Is this the right way to make budget decisions? What other bad PR has been avoided?
Click here to see the story. (Transparency story – government by email)
Consider the significant time members of Council devote to their efforts to make Islamorada the best it can be. Surely, they are worth more than our part-time lobbyists. Yet, members of council receive $12,000 for their 52-week effort while three lobbyist firms are paid more than $200,000 per year. Of course, the number of monthly meetings has decreased from at least twice a month since this stipend was set.
Legislative Aide agreement financially benefits Village Attorney
In 2016, the Village Council decided to hire a part-time legislative aide for $30,000. That $30,000 is still in the Village Council budget. A resolution was passed to give the Village Attorney that function and the additional $30,000 above his salary as an employee. Is this a duplication of the tasks we ask the lobbyists to perform? Doesn’t this fit within the professional services the Village Attorney provides as an employee? And, the Council had the Attorney prepare the work agreement and they waived competitive bidding. In addition, they gave the right to extend the agreement, year after year, to the Village Manager without Council discussion or approval. The agreement has been extended each year through 2021.
The Village has 124 employees in the current 2020-2021 budget with personnel costs totaling $10,202,173.
There are 54 Village employees that cost taxpayers more than $75,000 a year in pay and benefits.
Not included in personnel numbers, but people that do work for the Village:
Cost of Vacation Rentals
While the owners of vacation rentals are typically receiving $400 to $3,000 per night, what is the cost to taxpayers? Many residents complain about the number of illegal vacation rentals or the problems generated by the rentals in residential neighborhoods. And there is also a financial cost and an impact on long-term housing costs for the workforce.
A vacation rental license is required by the Village. The license fee since the vacation rental ordinance was passed in 2003 -- 18 years ago -- has been $1,000/year. The purpose of the fee is to cover regulations' enforcement costs. Any excess funds are to be used for affordable housing projects. This provision was intended to help mitigate the impact of the rentals on affordable housing.

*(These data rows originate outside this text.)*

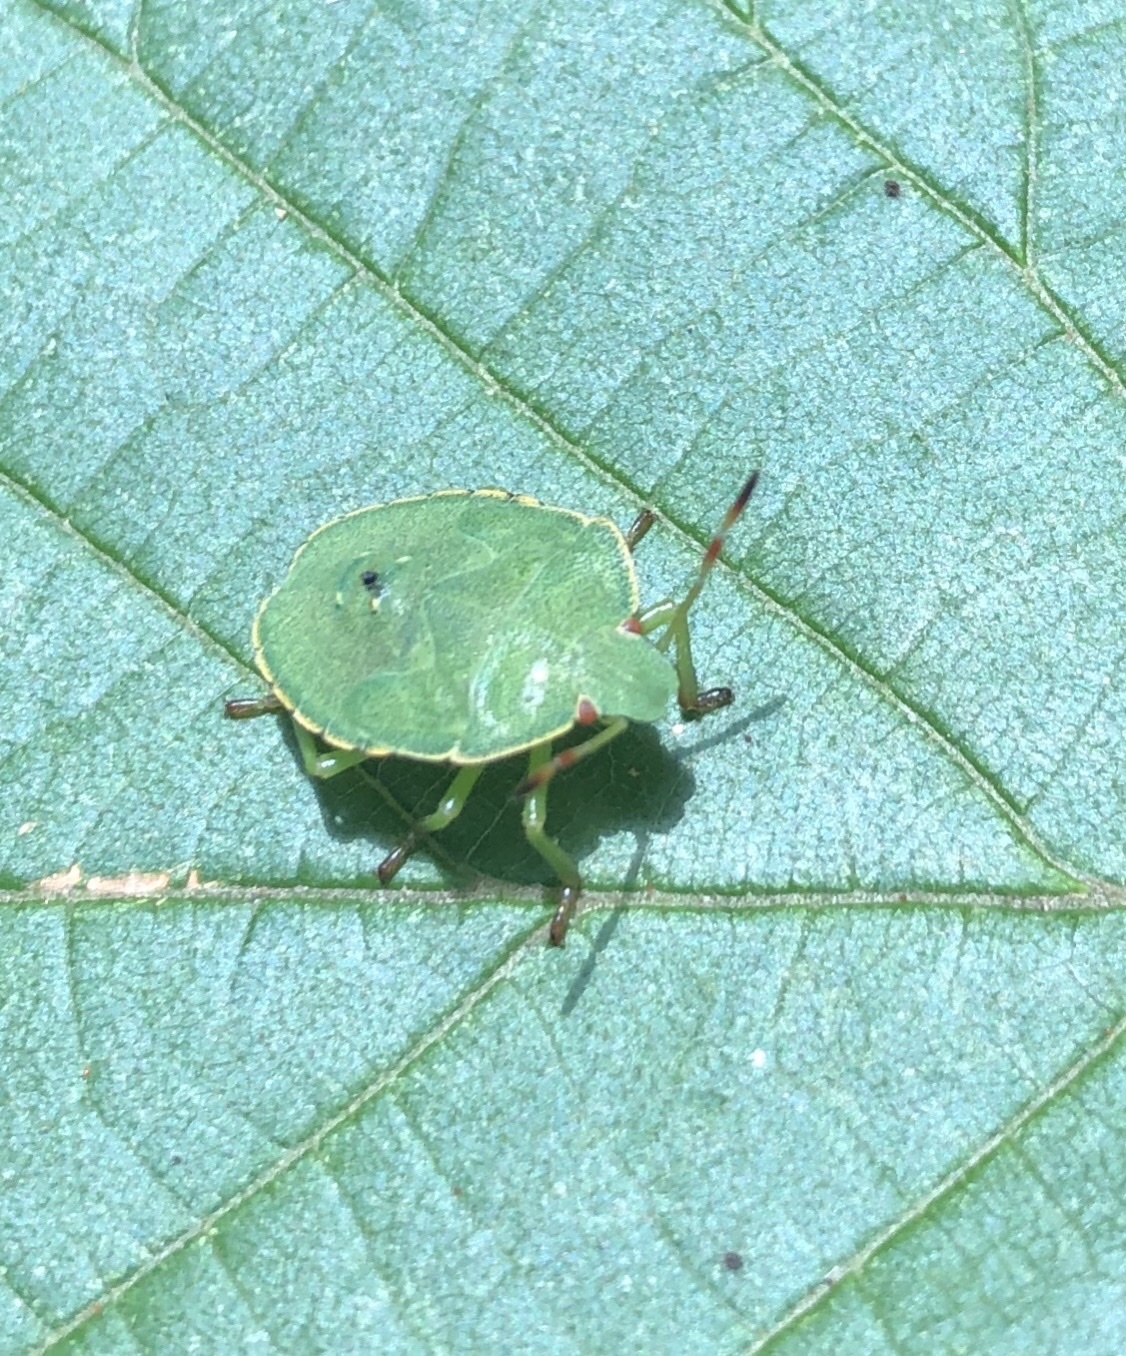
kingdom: Animalia
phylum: Arthropoda
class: Insecta
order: Hemiptera
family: Pentatomidae
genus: Palomena
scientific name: Palomena prasina
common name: Green shieldbug
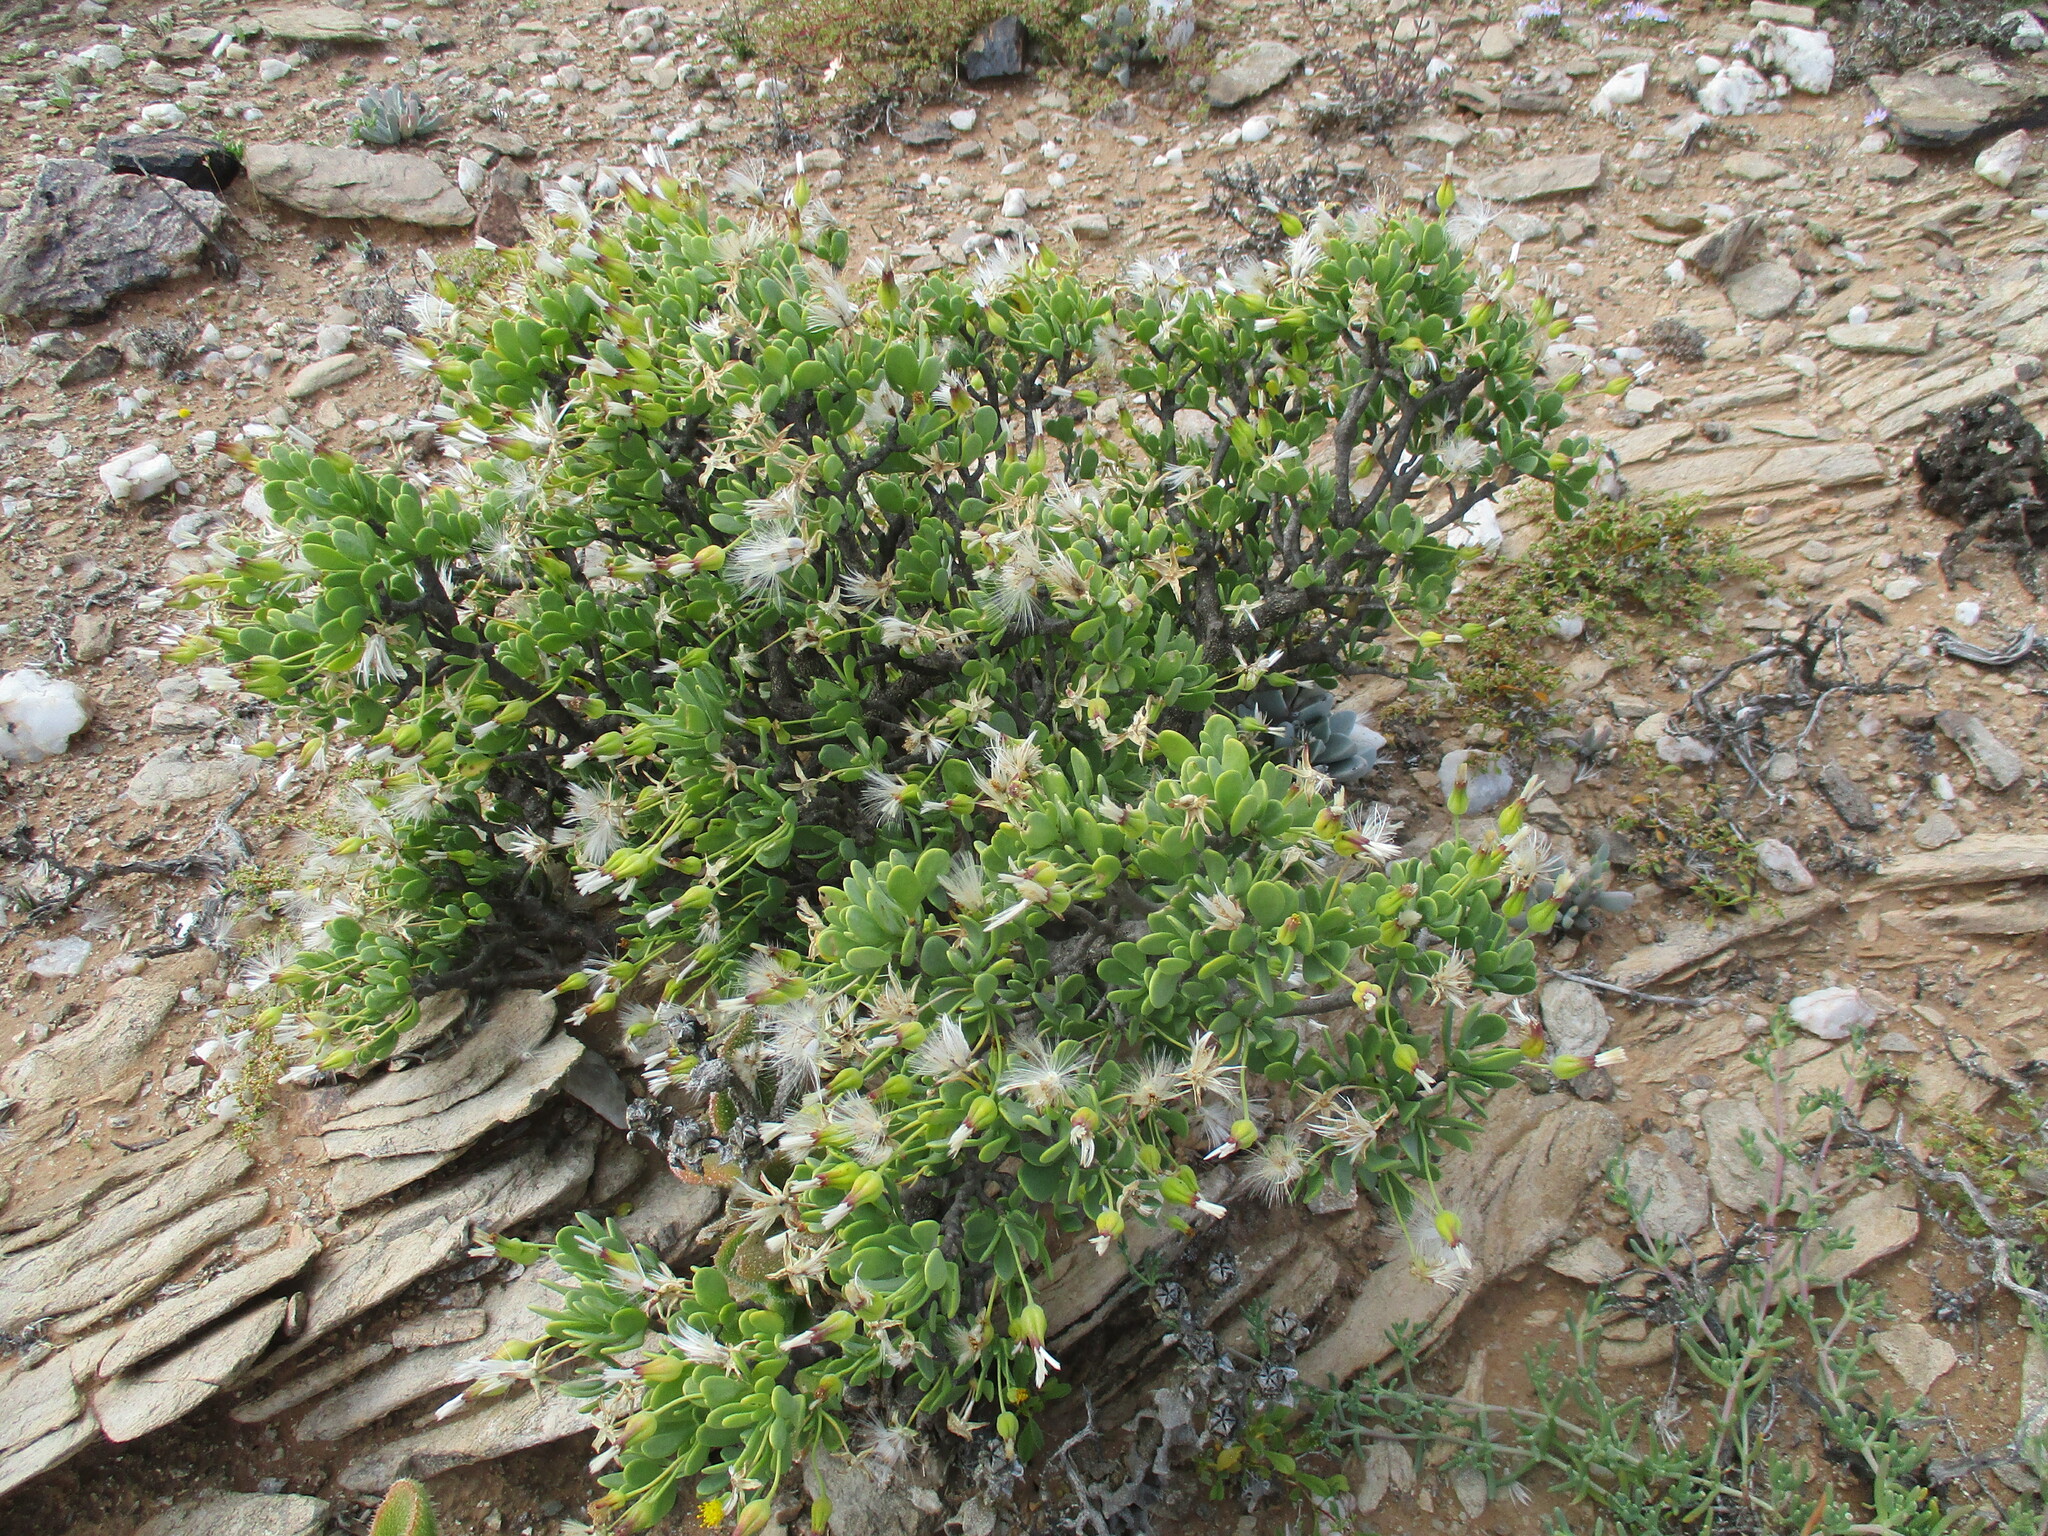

A study of the vacation rental enforcement costs versus the revenue generated by the license fee over the last seven years shows that enforcement costs have totaled $232,537 more than the revenue generated. The Achievable Housing committee recommended to the Council and shared its report with the pubic in December 2020 that the annual fees be increased from $1,000 to $2,500, plus additional fees for homes with greater occupancy defined as number of bedrooms. This would not require a change to the ordinance, but rather a majority vote approving a new resolution; however, no action has been taken by council. Thus, the affordable housing fund languishes.